Front-end code change data
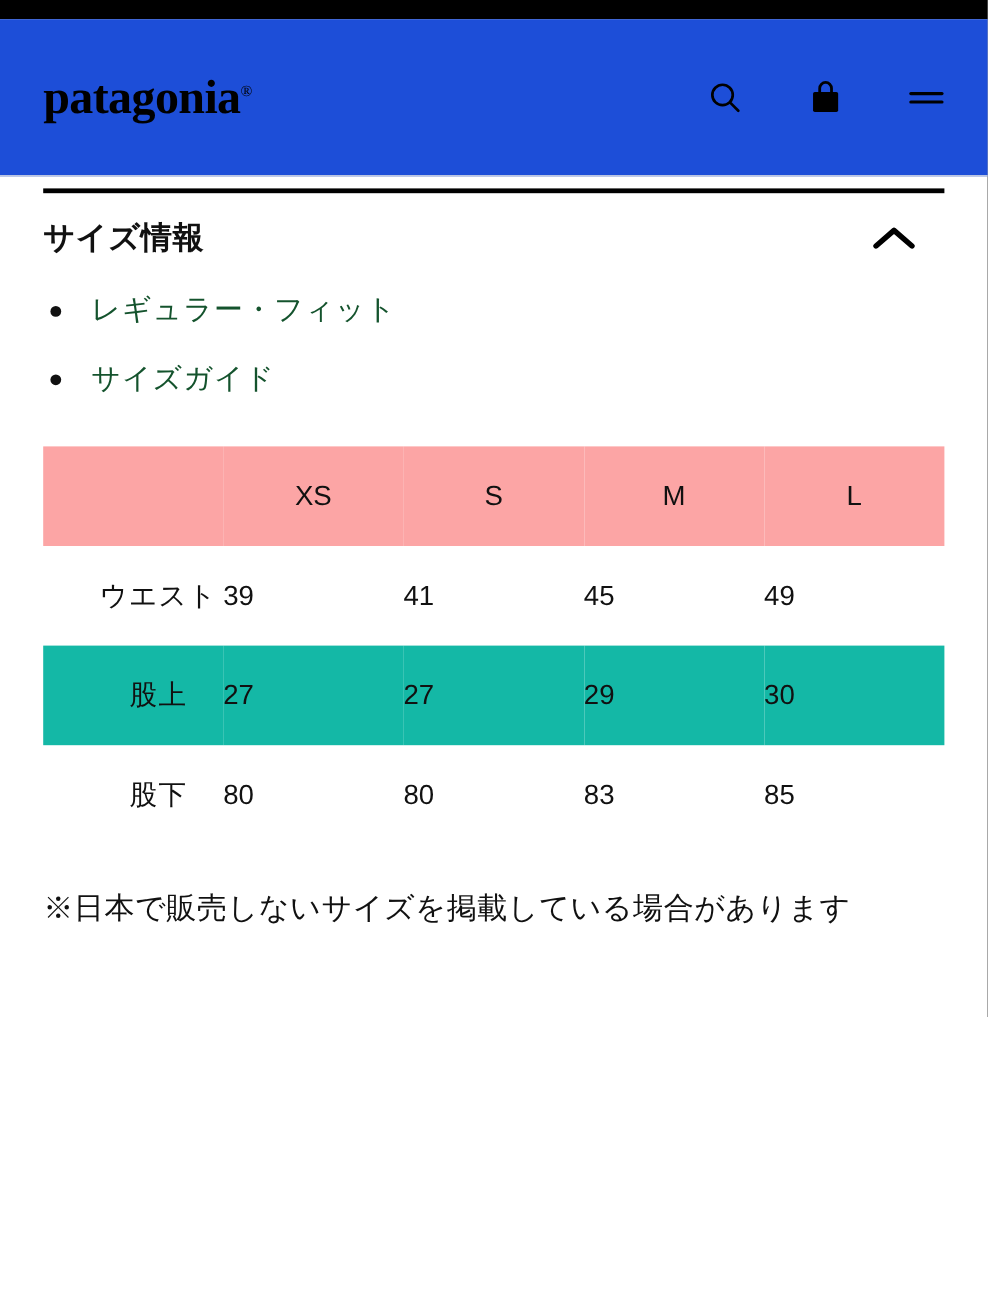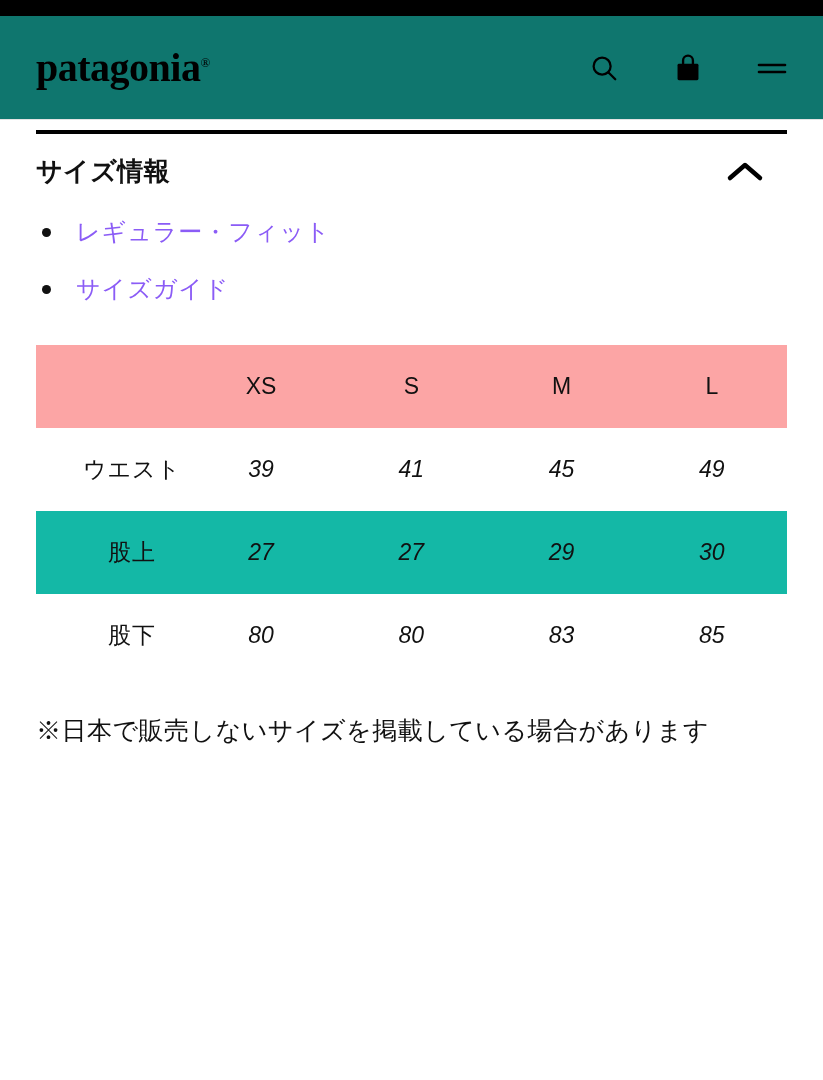--- a/index.html
+++ b/index.html
@@ -23,22 +23,22 @@
     flex-direction: column;
   }
   .status-bar {
     height: 16px;
     background: #000000;
     flex: 0 0 auto;
   }
   
   .header {
     flex: 0 0 auto;
-    height: 104px;
-    background: #0f766e;
+    height: 131px;
+    background: #1d4ed8;
     display: flex;
     align-items: center;
     justify-content: space-between;
     padding: 0 34px 0 36px;
     box-sizing: border-box;
     border-bottom: 1px solid #e3e3e3;
   }
   .brand {
     font-family: "Liberation Serif", serif;
     font-weight: bold;
@@ -105,21 +105,21 @@
     list-style: none;
     margin: 18px 0 0 0;
     padding: 0 36px;
   }
   ul.bullets li {
     position: relative;
     padding-left: 40px;
     font-size: 24px;
     line-height: 1.45;
     margin-bottom: 22px;
-    color: #8b5cf6;
+    color: #14532d;
     letter-spacing: 1px;
   }
   ul.bullets li::before {
     content: "";
     position: absolute;
     left: 6px;
     top: 13px;
     width: 9px;
     height: 9px;
     border-radius: 50%;
@@ -158,22 +158,21 @@
     background: #14b8a6;
   }
   table.size-table td.rowhead {
     width: 150px;
     padding-left: 42px;
     box-sizing: border-box;
     line-height: 1.35;
     letter-spacing: 1px;
   }
   table.size-table td.val {
-    text-align: center;
-    font-style: italic;
+    text-align: left;
   }
   .notes {
     margin: 34px 36px 0 36px;
     font-size: 25px;
     line-height: 1.55;
     color: #111;
     letter-spacing: 0.5px;
   }
   .notes p {
     margin: 0;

_Task to carry out_:
Transcribe the records above exactly, without images.

_Result below_:
--- a/index.html
+++ b/index.html
@@ -23,22 +23,22 @@
     flex-direction: column;
   }
   .status-bar {
     height: 16px;
     background: #000000;
     flex: 0 0 auto;
   }
   
   .header {
     flex: 0 0 auto;
-    height: 104px;
-    background: #0f766e;
+    height: 131px;
+    background: #1d4ed8;
     display: flex;
     align-items: center;
     justify-content: space-between;
     padding: 0 34px 0 36px;
     box-sizing: border-box;
     border-bottom: 1px solid #e3e3e3;
   }
   .brand {
     font-family: "Liberation Serif", serif;
     font-weight: bold;
@@ -105,21 +105,21 @@
     list-style: none;
     margin: 18px 0 0 0;
     padding: 0 36px;
   }
   ul.bullets li {
     position: relative;
     padding-left: 40px;
     font-size: 24px;
     line-height: 1.45;
     margin-bottom: 22px;
-    color: #8b5cf6;
+    color: #14532d;
     letter-spacing: 1px;
   }
   ul.bullets li::before {
     content: "";
     position: absolute;
     left: 6px;
     top: 13px;
     width: 9px;
     height: 9px;
     border-radius: 50%;
@@ -158,22 +158,21 @@
     background: #14b8a6;
   }
   table.size-table td.rowhead {
     width: 150px;
     padding-left: 42px;
     box-sizing: border-box;
     line-height: 1.35;
     letter-spacing: 1px;
   }
   table.size-table td.val {
-    text-align: center;
-    font-style: italic;
+    text-align: left;
   }
   .notes {
     margin: 34px 36px 0 36px;
     font-size: 25px;
     line-height: 1.55;
     color: #111;
     letter-spacing: 0.5px;
   }
   .notes p {
     margin: 0;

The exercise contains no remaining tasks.